#### TASK TO CARRY OUT:
Search the data for the word "lines" and copy each line that has it.

Segment Start: INPUT DATA

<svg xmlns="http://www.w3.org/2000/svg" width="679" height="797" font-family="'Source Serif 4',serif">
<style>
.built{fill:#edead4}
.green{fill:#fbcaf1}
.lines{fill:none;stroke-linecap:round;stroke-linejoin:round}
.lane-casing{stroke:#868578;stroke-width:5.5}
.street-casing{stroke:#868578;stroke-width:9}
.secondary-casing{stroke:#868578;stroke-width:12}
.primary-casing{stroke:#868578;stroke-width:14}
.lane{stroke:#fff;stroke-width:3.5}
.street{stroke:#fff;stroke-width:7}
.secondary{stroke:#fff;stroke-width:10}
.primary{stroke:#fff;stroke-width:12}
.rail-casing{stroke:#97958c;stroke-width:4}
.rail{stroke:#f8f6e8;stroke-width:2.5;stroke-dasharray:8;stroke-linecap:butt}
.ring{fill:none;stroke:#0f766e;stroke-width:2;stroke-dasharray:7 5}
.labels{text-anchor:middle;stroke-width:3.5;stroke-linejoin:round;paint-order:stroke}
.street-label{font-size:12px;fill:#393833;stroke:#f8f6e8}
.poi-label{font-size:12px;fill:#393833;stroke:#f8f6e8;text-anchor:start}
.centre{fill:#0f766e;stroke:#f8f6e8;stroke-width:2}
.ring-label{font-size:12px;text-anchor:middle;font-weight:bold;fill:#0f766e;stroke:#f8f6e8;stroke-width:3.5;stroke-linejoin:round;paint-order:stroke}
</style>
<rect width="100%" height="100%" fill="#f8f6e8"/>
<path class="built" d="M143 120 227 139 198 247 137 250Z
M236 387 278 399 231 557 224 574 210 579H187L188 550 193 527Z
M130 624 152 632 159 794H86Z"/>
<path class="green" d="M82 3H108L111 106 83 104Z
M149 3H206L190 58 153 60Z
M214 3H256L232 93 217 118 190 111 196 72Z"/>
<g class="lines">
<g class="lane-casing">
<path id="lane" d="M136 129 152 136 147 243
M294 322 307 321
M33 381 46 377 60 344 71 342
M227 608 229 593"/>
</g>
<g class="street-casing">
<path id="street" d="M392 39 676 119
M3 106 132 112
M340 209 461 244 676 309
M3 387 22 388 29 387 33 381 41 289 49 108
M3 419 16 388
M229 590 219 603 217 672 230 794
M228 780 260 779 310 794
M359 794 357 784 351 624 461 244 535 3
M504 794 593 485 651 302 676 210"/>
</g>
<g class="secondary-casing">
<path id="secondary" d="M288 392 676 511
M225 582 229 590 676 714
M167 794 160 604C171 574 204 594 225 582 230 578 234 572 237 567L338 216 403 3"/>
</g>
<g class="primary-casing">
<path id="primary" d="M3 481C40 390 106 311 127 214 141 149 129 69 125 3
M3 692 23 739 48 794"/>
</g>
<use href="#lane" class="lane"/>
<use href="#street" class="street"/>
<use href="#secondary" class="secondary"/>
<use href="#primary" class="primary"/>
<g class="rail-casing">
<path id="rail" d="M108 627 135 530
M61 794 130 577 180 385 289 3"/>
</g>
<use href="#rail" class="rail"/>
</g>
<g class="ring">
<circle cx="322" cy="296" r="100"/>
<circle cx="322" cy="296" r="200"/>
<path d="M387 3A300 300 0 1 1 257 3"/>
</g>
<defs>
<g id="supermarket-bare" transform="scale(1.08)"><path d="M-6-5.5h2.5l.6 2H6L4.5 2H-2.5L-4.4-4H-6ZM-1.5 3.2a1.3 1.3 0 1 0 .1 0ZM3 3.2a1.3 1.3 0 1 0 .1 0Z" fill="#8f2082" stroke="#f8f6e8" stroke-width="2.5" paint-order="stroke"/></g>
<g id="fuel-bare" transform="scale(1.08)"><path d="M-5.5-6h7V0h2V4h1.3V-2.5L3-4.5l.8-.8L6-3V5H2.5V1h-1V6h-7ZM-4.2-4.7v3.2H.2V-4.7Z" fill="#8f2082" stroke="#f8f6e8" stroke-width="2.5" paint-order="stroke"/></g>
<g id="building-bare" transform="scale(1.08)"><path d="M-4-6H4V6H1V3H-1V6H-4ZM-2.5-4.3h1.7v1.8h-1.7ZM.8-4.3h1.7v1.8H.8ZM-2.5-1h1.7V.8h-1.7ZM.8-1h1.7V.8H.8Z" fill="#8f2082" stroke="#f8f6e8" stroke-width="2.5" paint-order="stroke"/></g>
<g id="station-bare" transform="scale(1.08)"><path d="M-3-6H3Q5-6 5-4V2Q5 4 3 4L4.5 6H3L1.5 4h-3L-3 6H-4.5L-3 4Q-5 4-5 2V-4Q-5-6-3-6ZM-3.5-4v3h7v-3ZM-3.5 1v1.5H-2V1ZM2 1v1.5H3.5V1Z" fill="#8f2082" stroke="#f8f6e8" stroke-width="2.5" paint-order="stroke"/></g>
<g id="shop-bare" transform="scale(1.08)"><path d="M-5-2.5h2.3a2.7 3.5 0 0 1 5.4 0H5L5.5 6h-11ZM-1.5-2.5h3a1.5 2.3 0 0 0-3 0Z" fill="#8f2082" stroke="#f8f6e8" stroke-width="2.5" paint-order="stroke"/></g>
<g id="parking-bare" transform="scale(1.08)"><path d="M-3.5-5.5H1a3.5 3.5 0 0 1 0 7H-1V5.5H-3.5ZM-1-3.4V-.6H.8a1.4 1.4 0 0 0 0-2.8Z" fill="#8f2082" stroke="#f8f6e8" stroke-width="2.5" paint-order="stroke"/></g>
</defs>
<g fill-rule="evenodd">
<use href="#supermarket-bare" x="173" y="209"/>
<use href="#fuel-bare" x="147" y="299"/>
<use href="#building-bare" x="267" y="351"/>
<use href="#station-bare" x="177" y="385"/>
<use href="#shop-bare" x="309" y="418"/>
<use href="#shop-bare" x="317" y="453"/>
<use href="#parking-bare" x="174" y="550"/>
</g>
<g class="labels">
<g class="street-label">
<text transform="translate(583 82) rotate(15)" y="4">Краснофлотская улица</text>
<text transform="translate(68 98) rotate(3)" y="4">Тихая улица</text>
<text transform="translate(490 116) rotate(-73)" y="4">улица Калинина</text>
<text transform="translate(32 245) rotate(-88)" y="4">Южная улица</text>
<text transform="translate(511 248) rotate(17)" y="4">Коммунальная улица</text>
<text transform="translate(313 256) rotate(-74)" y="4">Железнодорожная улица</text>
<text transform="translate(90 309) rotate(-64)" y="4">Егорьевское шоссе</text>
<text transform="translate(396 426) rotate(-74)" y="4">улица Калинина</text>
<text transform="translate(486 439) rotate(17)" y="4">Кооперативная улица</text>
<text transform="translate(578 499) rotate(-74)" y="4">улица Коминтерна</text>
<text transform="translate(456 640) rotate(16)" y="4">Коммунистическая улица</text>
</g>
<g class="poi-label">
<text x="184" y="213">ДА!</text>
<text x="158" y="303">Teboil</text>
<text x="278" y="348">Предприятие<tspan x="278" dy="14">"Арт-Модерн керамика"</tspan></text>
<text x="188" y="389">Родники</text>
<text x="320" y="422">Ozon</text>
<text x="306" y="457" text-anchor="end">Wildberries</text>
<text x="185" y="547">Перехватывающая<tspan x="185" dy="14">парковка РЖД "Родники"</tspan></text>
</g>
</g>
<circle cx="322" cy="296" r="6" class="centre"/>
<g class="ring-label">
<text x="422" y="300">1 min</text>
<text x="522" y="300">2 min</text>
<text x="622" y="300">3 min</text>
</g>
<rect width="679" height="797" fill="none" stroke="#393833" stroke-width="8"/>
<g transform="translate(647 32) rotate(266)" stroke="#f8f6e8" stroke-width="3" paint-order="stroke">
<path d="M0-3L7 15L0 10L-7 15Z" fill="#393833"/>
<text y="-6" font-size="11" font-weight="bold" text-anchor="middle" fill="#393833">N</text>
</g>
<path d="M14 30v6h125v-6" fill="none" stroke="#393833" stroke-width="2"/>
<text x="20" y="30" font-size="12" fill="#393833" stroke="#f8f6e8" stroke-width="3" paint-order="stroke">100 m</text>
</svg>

Segment End: INPUT DATA

#### EXERCISE RESPONSE:
.lines{fill:none;stroke-linecap:round;stroke-linejoin:round}
<g class="lines">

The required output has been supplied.